### Problem statement
When the line containing "X95765500Y-66134000D03*" appears in the entries below, begin printing there and stop after the line containing "X96083000Y-96213000D01*"; print each of those lines exactly and no other line.

──────── Records for the exercise ────────

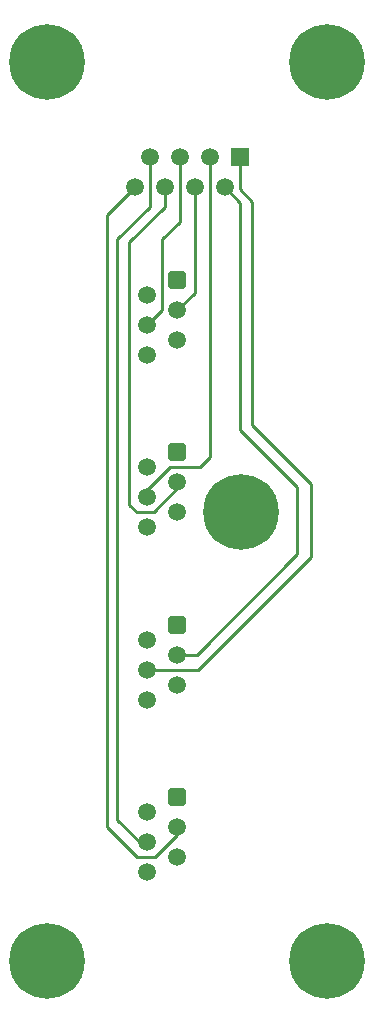
<source format=gbr>
G04 #@! TF.GenerationSoftware,KiCad,Pcbnew,8.0.3*
G04 #@! TF.CreationDate,2024-07-07T19:52:19-07:00*
G04 #@! TF.ProjectId,T568A_to_RJ11_adapter,54353638-415f-4746-9f5f-524a31315f61,1*
G04 #@! TF.SameCoordinates,Original*
G04 #@! TF.FileFunction,Copper,L2,Bot*
G04 #@! TF.FilePolarity,Positive*
%FSLAX46Y46*%
G04 Gerber Fmt 4.6, Leading zero omitted, Abs format (unit mm)*
G04 Created by KiCad (PCBNEW 8.0.3) date 2024-07-07 19:52:19*
%MOMM*%
%LPD*%
G01*
G04 APERTURE LIST*
G04 Aperture macros list*
%AMRoundRect*
0 Rectangle with rounded corners*
0 $1 Rounding radius*
0 $2 $3 $4 $5 $6 $7 $8 $9 X,Y pos of 4 corners*
0 Add a 4 corners polygon primitive as box body*
4,1,4,$2,$3,$4,$5,$6,$7,$8,$9,$2,$3,0*
0 Add four circle primitives for the rounded corners*
1,1,$1+$1,$2,$3*
1,1,$1+$1,$4,$5*
1,1,$1+$1,$6,$7*
1,1,$1+$1,$8,$9*
0 Add four rect primitives between the rounded corners*
20,1,$1+$1,$2,$3,$4,$5,0*
20,1,$1+$1,$4,$5,$6,$7,0*
20,1,$1+$1,$6,$7,$8,$9,0*
20,1,$1+$1,$8,$9,$2,$3,0*%
G04 Aperture macros list end*
G04 #@! TA.AperFunction,ComponentPad*
%ADD10RoundRect,0.250000X-0.510000X0.510000X-0.510000X-0.510000X0.510000X-0.510000X0.510000X0.510000X0*%
G04 #@! TD*
G04 #@! TA.AperFunction,ComponentPad*
%ADD11C,1.520000*%
G04 #@! TD*
G04 #@! TA.AperFunction,ComponentPad*
%ADD12C,6.400000*%
G04 #@! TD*
G04 #@! TA.AperFunction,ComponentPad*
%ADD13R,1.500000X1.500000*%
G04 #@! TD*
G04 #@! TA.AperFunction,ComponentPad*
%ADD14C,1.500000*%
G04 #@! TD*
G04 #@! TA.AperFunction,Conductor*
%ADD15C,0.250000*%
G04 #@! TD*
G04 APERTURE END LIST*
D10*
X98110000Y-105733000D03*
D11*
X95570000Y-107003000D03*
X98110000Y-108273000D03*
X95570000Y-109543000D03*
X98110000Y-110813000D03*
X95570000Y-112083000D03*
D10*
X98110000Y-120338000D03*
D11*
X95570000Y-121608000D03*
X98110000Y-122878000D03*
X95570000Y-124148000D03*
X98110000Y-125418000D03*
X95570000Y-126688000D03*
D12*
X110787000Y-58113000D03*
X87038000Y-134186000D03*
X110787000Y-134186000D03*
D10*
X98110000Y-76547000D03*
D11*
X95570000Y-77817000D03*
X98110000Y-79087000D03*
X95570000Y-80357000D03*
X98110000Y-81627000D03*
X95570000Y-82897000D03*
D10*
X98110000Y-91128000D03*
D11*
X95570000Y-92398000D03*
X98110000Y-93668000D03*
X95570000Y-94938000D03*
X98110000Y-96208000D03*
X95570000Y-97478000D03*
D13*
X103385500Y-66134000D03*
D14*
X102115500Y-68674000D03*
X100845500Y-66134000D03*
X99575500Y-68674000D03*
X98305500Y-66134000D03*
X97035500Y-68674000D03*
X95765500Y-66134000D03*
X94495500Y-68674000D03*
D12*
X103500000Y-96149500D03*
X87038000Y-58113000D03*
D15*
X98110000Y-123495000D02*
X96182000Y-125423000D01*
X92118000Y-71051500D02*
X94495500Y-68674000D01*
X94658000Y-125423000D02*
X92118000Y-122883000D01*
X96182000Y-125423000D02*
X94658000Y-125423000D01*
X98110000Y-122878000D02*
X98110000Y-123495000D01*
X92118000Y-122883000D02*
X92118000Y-71051500D01*
X102115500Y-68674000D02*
X103421000Y-69979500D01*
X103421000Y-69979500D02*
X103421000Y-89228000D01*
X103421000Y-89228000D02*
X108247000Y-94054000D01*
X99743000Y-108273000D02*
X98110000Y-108273000D01*
X108247000Y-99769000D02*
X99743000Y-108273000D01*
X108247000Y-94054000D02*
X108247000Y-99769000D01*
X96817000Y-79110000D02*
X95570000Y-80357000D01*
X98305500Y-71610500D02*
X96817000Y-73099000D01*
X96817000Y-73099000D02*
X96817000Y-79110000D01*
X98305500Y-66134000D02*
X98305500Y-71610500D01*
X99575500Y-77621500D02*
X98110000Y-79087000D01*
X99575500Y-68674000D02*
X99575500Y-77621500D01*
X96083000Y-96213000D02*
X98110000Y-94186000D01*
X98110000Y-94186000D02*
X98110000Y-93668000D01*
X94023000Y-95578000D02*
X94658000Y-96213000D01*
X94023000Y-73353000D02*
X94023000Y-95578000D01*
X97035500Y-68674000D02*
X97035500Y-70340500D01*
X94658000Y-96213000D02*
X96083000Y-96213000D01*
X97035500Y-70340500D02*
X94023000Y-73353000D01*
X100845500Y-91549500D02*
X99992000Y-92403000D01*
X95570000Y-94285000D02*
X95570000Y-94938000D01*
X97452000Y-92403000D02*
X95570000Y-94285000D01*
X100845500Y-66134000D02*
X100845500Y-91549500D01*
X99992000Y-92403000D02*
X97452000Y-92403000D01*
X109390000Y-93800000D02*
X109390000Y-100023000D01*
X104437000Y-69924000D02*
X104437000Y-88847000D01*
X103385500Y-66134000D02*
X103385500Y-68872500D01*
X109390000Y-100023000D02*
X99870000Y-109543000D01*
X103385500Y-68872500D02*
X104437000Y-69924000D01*
X104437000Y-88847000D02*
X109390000Y-93800000D01*
X99870000Y-109543000D02*
X95570000Y-109543000D01*
X95765500Y-66134000D02*
X95765500Y-70340500D01*
X95765500Y-70340500D02*
X93007000Y-73099000D01*
X93007000Y-122248000D02*
X94907000Y-124148000D01*
X94907000Y-124148000D02*
X95570000Y-124148000D01*
X93007000Y-73099000D02*
X93007000Y-122248000D01*
M02*

</source>
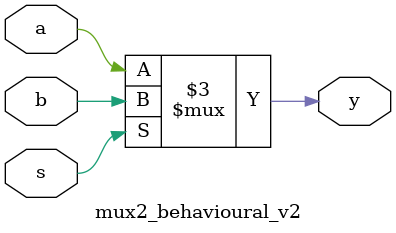
<source format=sv>
module mux2_behavioural_v2 (output logic y, input logic a, b, s);
always_comb
	if (s) begin
	   y = b;	//Single line does not need begin
	end
	else begin
	   y = a;
        end

endmodule
</source>
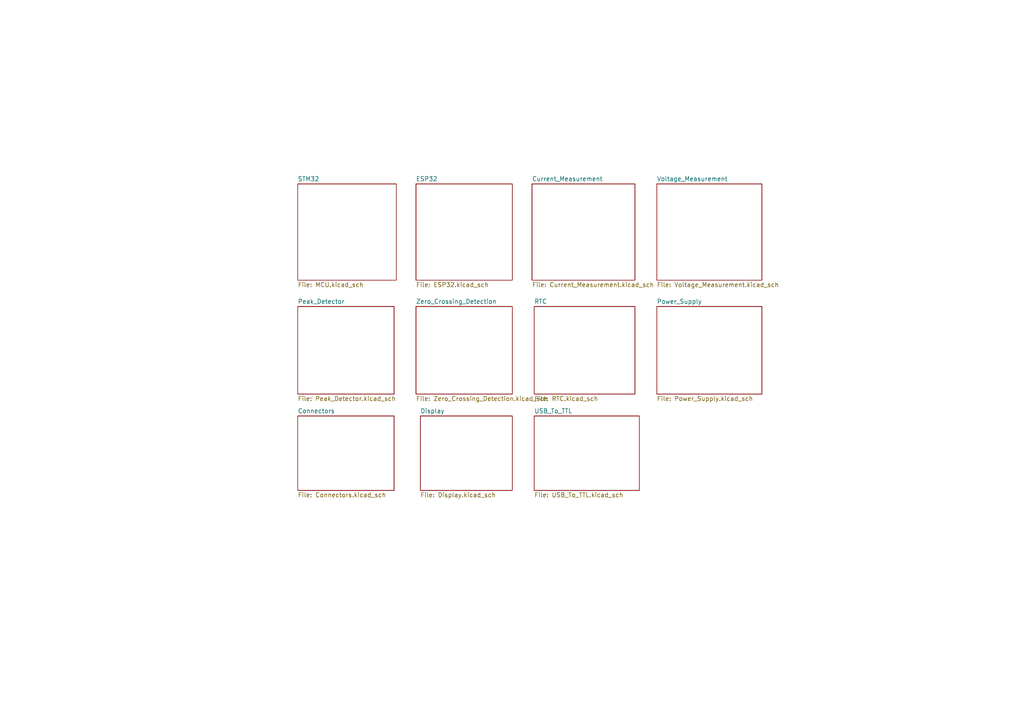
<source format=kicad_sch>
(kicad_sch
	(version 20250114)
	(generator "eeschema")
	(generator_version "9.0")
	(uuid "a4d4b55a-fae9-4c17-8d9b-0fae9d35e0cc")
	(paper "A4")
	(lib_symbols)
	(sheet
		(at 86.36 53.34)
		(size 28.575 27.94)
		(exclude_from_sim no)
		(in_bom yes)
		(on_board yes)
		(dnp no)
		(fields_autoplaced yes)
		(stroke
			(width 0.1524)
			(type solid)
		)
		(fill
			(color 0 0 0 0.0000)
		)
		(uuid "05d0bcbd-9292-4250-a3df-595675932f2e")
		(property "Sheetname" "STM32"
			(at 86.36 52.6284 0)
			(effects
				(font
					(size 1.27 1.27)
				)
				(justify left bottom)
			)
		)
		(property "Sheetfile" "MCU.kicad_sch"
			(at 86.36 81.8646 0)
			(effects
				(font
					(size 1.27 1.27)
				)
				(justify left top)
			)
		)
		(instances
			(project "MEASURE_POWER_AC"
				(path "/a4d4b55a-fae9-4c17-8d9b-0fae9d35e0cc"
					(page "2")
				)
			)
		)
	)
	(sheet
		(at 121.92 120.65)
		(size 26.67 21.59)
		(exclude_from_sim no)
		(in_bom yes)
		(on_board yes)
		(dnp no)
		(fields_autoplaced yes)
		(stroke
			(width 0.1524)
			(type solid)
		)
		(fill
			(color 0 0 0 0.0000)
		)
		(uuid "13218023-4845-4f3e-ab78-5f7c26335007")
		(property "Sheetname" "Display"
			(at 121.92 119.9384 0)
			(effects
				(font
					(size 1.27 1.27)
				)
				(justify left bottom)
			)
		)
		(property "Sheetfile" "Display.kicad_sch"
			(at 121.92 142.8246 0)
			(effects
				(font
					(size 1.27 1.27)
				)
				(justify left top)
			)
		)
		(instances
			(project "MEASURE_POWER_AC"
				(path "/a4d4b55a-fae9-4c17-8d9b-0fae9d35e0cc"
					(page "10")
				)
			)
		)
	)
	(sheet
		(at 190.5 53.34)
		(size 30.48 27.94)
		(exclude_from_sim no)
		(in_bom yes)
		(on_board yes)
		(dnp no)
		(fields_autoplaced yes)
		(stroke
			(width 0.1524)
			(type solid)
		)
		(fill
			(color 0 0 0 0.0000)
		)
		(uuid "56224a57-1e2f-4560-9ecc-3e78ce1d06a2")
		(property "Sheetname" "Voltage_Measurement"
			(at 190.5 52.6284 0)
			(effects
				(font
					(size 1.27 1.27)
				)
				(justify left bottom)
			)
		)
		(property "Sheetfile" "Voltage_Measurement.kicad_sch"
			(at 190.5 81.8646 0)
			(effects
				(font
					(size 1.27 1.27)
				)
				(justify left top)
			)
		)
		(instances
			(project "MEASURE_POWER_AC"
				(path "/a4d4b55a-fae9-4c17-8d9b-0fae9d35e0cc"
					(page "5")
				)
			)
		)
	)
	(sheet
		(at 86.36 88.9)
		(size 27.94 25.4)
		(exclude_from_sim no)
		(in_bom yes)
		(on_board yes)
		(dnp no)
		(fields_autoplaced yes)
		(stroke
			(width 0.1524)
			(type solid)
		)
		(fill
			(color 0 0 0 0.0000)
		)
		(uuid "6f26e52d-d0fd-4d89-8334-dbbaeb0431f2")
		(property "Sheetname" "Peak_Detector"
			(at 86.36 88.1884 0)
			(effects
				(font
					(size 1.27 1.27)
				)
				(justify left bottom)
			)
		)
		(property "Sheetfile" "Peak_Detector.kicad_sch"
			(at 86.36 114.8846 0)
			(effects
				(font
					(size 1.27 1.27)
				)
				(justify left top)
			)
		)
		(instances
			(project "MEASURE_POWER_AC"
				(path "/a4d4b55a-fae9-4c17-8d9b-0fae9d35e0cc"
					(page "6")
				)
			)
		)
	)
	(sheet
		(at 154.305 53.34)
		(size 29.845 27.94)
		(exclude_from_sim no)
		(in_bom yes)
		(on_board yes)
		(dnp no)
		(fields_autoplaced yes)
		(stroke
			(width 0.1524)
			(type solid)
		)
		(fill
			(color 0 0 0 0.0000)
		)
		(uuid "720e8f84-55a0-4a06-8848-2e9850f38396")
		(property "Sheetname" "Current_Measurement"
			(at 154.305 52.6284 0)
			(effects
				(font
					(size 1.27 1.27)
				)
				(justify left bottom)
			)
		)
		(property "Sheetfile" "Current_Measurement.kicad_sch"
			(at 154.305 81.8646 0)
			(effects
				(font
					(size 1.27 1.27)
				)
				(justify left top)
			)
		)
		(instances
			(project "MEASURE_POWER_AC"
				(path "/a4d4b55a-fae9-4c17-8d9b-0fae9d35e0cc"
					(page "4")
				)
			)
		)
	)
	(sheet
		(at 190.5 88.9)
		(size 30.48 25.4)
		(exclude_from_sim no)
		(in_bom yes)
		(on_board yes)
		(dnp no)
		(fields_autoplaced yes)
		(stroke
			(width 0.1524)
			(type solid)
		)
		(fill
			(color 0 0 0 0.0000)
		)
		(uuid "89f6d2d9-dbdb-44c3-92b1-b6c6afb905fd")
		(property "Sheetname" "Power_Supply"
			(at 190.5 88.1884 0)
			(effects
				(font
					(size 1.27 1.27)
				)
				(justify left bottom)
			)
		)
		(property "Sheetfile" "Power_Supply.kicad_sch"
			(at 190.5 114.8846 0)
			(effects
				(font
					(size 1.27 1.27)
				)
				(justify left top)
			)
		)
		(instances
			(project "MEASURE_POWER_AC"
				(path "/a4d4b55a-fae9-4c17-8d9b-0fae9d35e0cc"
					(page "8")
				)
			)
		)
	)
	(sheet
		(at 86.36 120.65)
		(size 27.94 21.59)
		(exclude_from_sim no)
		(in_bom yes)
		(on_board yes)
		(dnp no)
		(fields_autoplaced yes)
		(stroke
			(width 0.1524)
			(type solid)
		)
		(fill
			(color 0 0 0 0.0000)
		)
		(uuid "a4cf391c-7fd9-4110-acfb-2a27e3291b90")
		(property "Sheetname" "Connectors"
			(at 86.36 119.9384 0)
			(effects
				(font
					(size 1.27 1.27)
				)
				(justify left bottom)
			)
		)
		(property "Sheetfile" "Connectors.kicad_sch"
			(at 86.36 142.8246 0)
			(effects
				(font
					(size 1.27 1.27)
				)
				(justify left top)
			)
		)
		(instances
			(project "MEASURE_POWER_AC"
				(path "/a4d4b55a-fae9-4c17-8d9b-0fae9d35e0cc"
					(page "9")
				)
			)
		)
	)
	(sheet
		(at 154.94 88.9)
		(size 29.21 25.4)
		(exclude_from_sim no)
		(in_bom yes)
		(on_board yes)
		(dnp no)
		(fields_autoplaced yes)
		(stroke
			(width 0.1524)
			(type solid)
		)
		(fill
			(color 0 0 0 0.0000)
		)
		(uuid "b46239ff-1c84-4b32-adc2-5a4ec5f2e8d5")
		(property "Sheetname" "RTC"
			(at 154.94 88.1884 0)
			(effects
				(font
					(size 1.27 1.27)
				)
				(justify left bottom)
			)
		)
		(property "Sheetfile" "RTC.kicad_sch"
			(at 154.94 114.8846 0)
			(effects
				(font
					(size 1.27 1.27)
				)
				(justify left top)
			)
		)
		(instances
			(project "MEASURE_POWER_AC"
				(path "/a4d4b55a-fae9-4c17-8d9b-0fae9d35e0cc"
					(page "11")
				)
			)
		)
	)
	(sheet
		(at 120.65 53.34)
		(size 27.94 27.94)
		(exclude_from_sim no)
		(in_bom yes)
		(on_board yes)
		(dnp no)
		(fields_autoplaced yes)
		(stroke
			(width 0.1524)
			(type solid)
		)
		(fill
			(color 0 0 0 0.0000)
		)
		(uuid "bcd9497f-926d-4c3b-93fe-77915aa3bd0a")
		(property "Sheetname" "ESP32"
			(at 120.65 52.6284 0)
			(effects
				(font
					(size 1.27 1.27)
				)
				(justify left bottom)
			)
		)
		(property "Sheetfile" "ESP32.kicad_sch"
			(at 120.65 81.8646 0)
			(effects
				(font
					(size 1.27 1.27)
				)
				(justify left top)
			)
		)
		(instances
			(project "MEASURE_POWER_AC"
				(path "/a4d4b55a-fae9-4c17-8d9b-0fae9d35e0cc"
					(page "3")
				)
			)
		)
	)
	(sheet
		(at 154.94 120.65)
		(size 30.48 21.59)
		(exclude_from_sim no)
		(in_bom yes)
		(on_board yes)
		(dnp no)
		(fields_autoplaced yes)
		(stroke
			(width 0.1524)
			(type solid)
		)
		(fill
			(color 0 0 0 0.0000)
		)
		(uuid "cb12099a-a228-4f8c-9874-67e6c7c5857b")
		(property "Sheetname" "USB_To_TTL"
			(at 154.94 119.9384 0)
			(effects
				(font
					(size 1.27 1.27)
				)
				(justify left bottom)
			)
		)
		(property "Sheetfile" "USB_To_TTL.kicad_sch"
			(at 154.94 142.8246 0)
			(effects
				(font
					(size 1.27 1.27)
				)
				(justify left top)
			)
		)
		(instances
			(project "MEASURE_POWER_AC"
				(path "/a4d4b55a-fae9-4c17-8d9b-0fae9d35e0cc"
					(page "12")
				)
			)
		)
	)
	(sheet
		(at 120.65 88.9)
		(size 27.94 25.4)
		(exclude_from_sim no)
		(in_bom yes)
		(on_board yes)
		(dnp no)
		(fields_autoplaced yes)
		(stroke
			(width 0.1524)
			(type solid)
		)
		(fill
			(color 0 0 0 0.0000)
		)
		(uuid "f4121652-0d7d-4322-89be-a71ed80462b4")
		(property "Sheetname" "Zero_Crossing_Detection"
			(at 120.65 88.1884 0)
			(effects
				(font
					(size 1.27 1.27)
				)
				(justify left bottom)
			)
		)
		(property "Sheetfile" "Zero_Crossing_Detection.kicad_sch"
			(at 120.65 114.8846 0)
			(effects
				(font
					(size 1.27 1.27)
				)
				(justify left top)
			)
		)
		(instances
			(project "MEASURE_POWER_AC"
				(path "/a4d4b55a-fae9-4c17-8d9b-0fae9d35e0cc"
					(page "7")
				)
			)
		)
	)
	(sheet_instances
		(path "/"
			(page "1")
		)
	)
	(embedded_fonts no)
)

</source>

────────

### Written response
X95765500Y-66134000D03*
X94495500Y-68674000D03*
D12*
X103500000Y-96149500D03*
X87038000Y-58113000D03*
D15*
X98110000Y-123495000D02*
X96182000Y-125423000D01*
X92118000Y-71051500D02*
X94495500Y-68674000D01*
X94658000Y-125423000D02*
X92118000Y-122883000D01*
X96182000Y-125423000D02*
X94658000Y-125423000D01*
X98110000Y-122878000D02*
X98110000Y-123495000D01*
X92118000Y-122883000D02*
X92118000Y-71051500D01*
X102115500Y-68674000D02*
X103421000Y-69979500D01*
X103421000Y-69979500D02*
X103421000Y-89228000D01*
X103421000Y-89228000D02*
X108247000Y-94054000D01*
X99743000Y-108273000D02*
X98110000Y-108273000D01*
X108247000Y-99769000D02*
X99743000Y-108273000D01*
X108247000Y-94054000D02*
X108247000Y-99769000D01*
X96817000Y-79110000D02*
X95570000Y-80357000D01*
X98305500Y-71610500D02*
X96817000Y-73099000D01*
X96817000Y-73099000D02*
X96817000Y-79110000D01*
X98305500Y-66134000D02*
X98305500Y-71610500D01*
X99575500Y-77621500D02*
X98110000Y-79087000D01*
X99575500Y-68674000D02*
X99575500Y-77621500D01*
X96083000Y-96213000D02*
X98110000Y-94186000D01*
X98110000Y-94186000D02*
X98110000Y-93668000D01*
X94023000Y-95578000D02*
X94658000Y-96213000D01*
X94023000Y-73353000D02*
X94023000Y-95578000D01*
X97035500Y-68674000D02*
X97035500Y-70340500D01*
X94658000Y-96213000D02*
X96083000Y-96213000D01*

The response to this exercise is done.